Factors Affecting the Rate of Photosynthesis — AQA GCSE Biology
Several environmental factors control how fast photosynthesis happens. The slowest one acts as the limiting factor.
The three main factors
- Light intensity — more light gives a faster rate (until another factor limits it).
- Carbon dioxide concentration — more CO₂ gives a faster rate.
- Temperature — increases the rate up to an optimum; too hot and the enzymes denature, so the rate falls.
(The amount of chlorophyll also affects the rate and can be reduced by disease or lack of minerals.)
Limiting factors
A limiting factor is the factor in shortest supply that holds back the rate. On a graph, the rate rises as a factor increases, then levels off when a different factor becomes limiting.

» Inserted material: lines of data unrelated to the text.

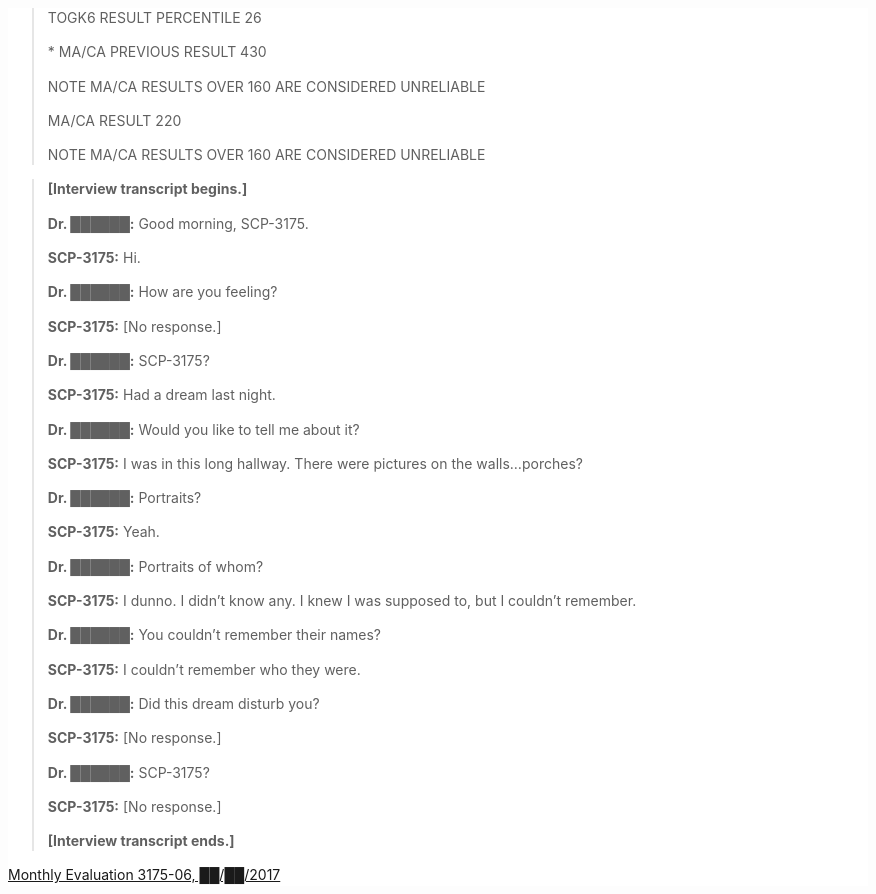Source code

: > TOGK6 RESULT PERCENTILE 26
> 
> \* MA/CA PREVIOUS RESULT 430
> 
> NOTE MA/CA RESULTS OVER 160 ARE CONSIDERED UNRELIABLE
> 
> MA/CA RESULT 220
> 
> NOTE MA/CA RESULTS OVER 160 ARE CONSIDERED UNRELIABLE

> **\[Interview transcript begins.\]**
> 
> **Dr. ██████:** Good morning, SCP-3175.
> 
> **SCP-3175:** Hi.
> 
> **Dr. ██████:** How are you feeling?
> 
> **SCP-3175:** \[No response.\]
> 
> **Dr. ██████:** SCP-3175?
> 
> **SCP-3175:** Had a dream last night.
> 
> **Dr. ██████:** Would you like to tell me about it?
> 
> **SCP-3175:** I was in this long hallway. There were pictures on the walls…porches?
> 
> **Dr. ██████:** Portraits?
> 
> **SCP-3175:** Yeah.
> 
> **Dr. ██████:** Portraits of whom?
> 
> **SCP-3175:** I dunno. I didn’t know any. I knew I was supposed to, but I couldn’t remember.
> 
> **Dr. ██████:** You couldn’t remember their names?
> 
> **SCP-3175:** I couldn’t remember who they were.
> 
> **Dr. ██████:** Did this dream disturb you?
> 
> **SCP-3175:** \[No response.\]
> 
> **Dr. ██████:** SCP-3175?
> 
> **SCP-3175:** \[No response.\]
> 
> **\[Interview transcript ends.\]**

[Monthly Evaluation 3175-06, ██/██/2017](javascript:;)
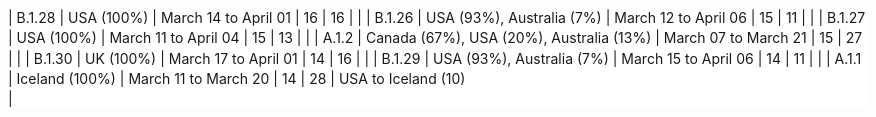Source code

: | B.1.28         | USA (100%)                                        | March 14 to April 01       |               16 |                         16 |                                                                                                                                                                                                                                                                                                                                                                                                                                                                                                                                                                                                                                                                                                                                   |
| B.1.26         | USA (93%), Australia (7%)                         | March 12 to April 06       |               15 |                         11 |                                                                                                                                                                                                                                                                                                                                                                                                                                                                                                                                                                                                                                                                                                                                   |
| B.1.27         | USA (100%)                                        | March 11 to April 04       |               15 |                         13 |                                                                                                                                                                                                                                                                                                                                                                                                                                                                                                                                                                                                                                                                                                                                   |
| A.1.2          | Canada (67%), USA (20%), Australia (13%)          | March 07 to March 21       |               15 |                         27 |                                                                                                                                                                                                                                                                                                                                                                                                                                                                                                                                                                                                                                                                                                                                   |
| B.1.30         | UK (100%)                                         | March 17 to April 01       |               14 |                         16 |                                                                                                                                                                                                                                                                                                                                                                                                                                                                                                                                                                                                                                                                                                                                   |
| B.1.29         | USA (93%), Australia (7%)                         | March 15 to April 06       |               14 |                         11 |                                                                                                                                                                                                                                                                                                                                                                                                                                                                                                                                                                                                                                                                                                                                   |
| A.1.1          | Iceland (100%)                                    | March 11 to March 20       |               14 |                         28 | USA to Iceland (10)<br/>                                                                                                                                                                                                                                                                                                                                                                                                                                                                                                                                                                                                                                                                                                          |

Light intensity and the inverse square law
Light intensity is inversely proportional to the square of the distance from the source: $$\text{light intensity} \propto \frac{1}{\text{distance}^2}$$ So doubling the distance reduces the light intensity to one quarter.
Commercial use
Greenhouse growers control light, temperature and CO₂ to maximise the rate and increase yield, balancing the cost of doing so against the extra profit.
Exam tips
- Learn the three main limiting factors.
- On a graph, explain which factor is limiting at each part of the curve.
- Apply the inverse square law to light intensity and distance.
- Link greenhouse conditions to increasing yield as an economic decision.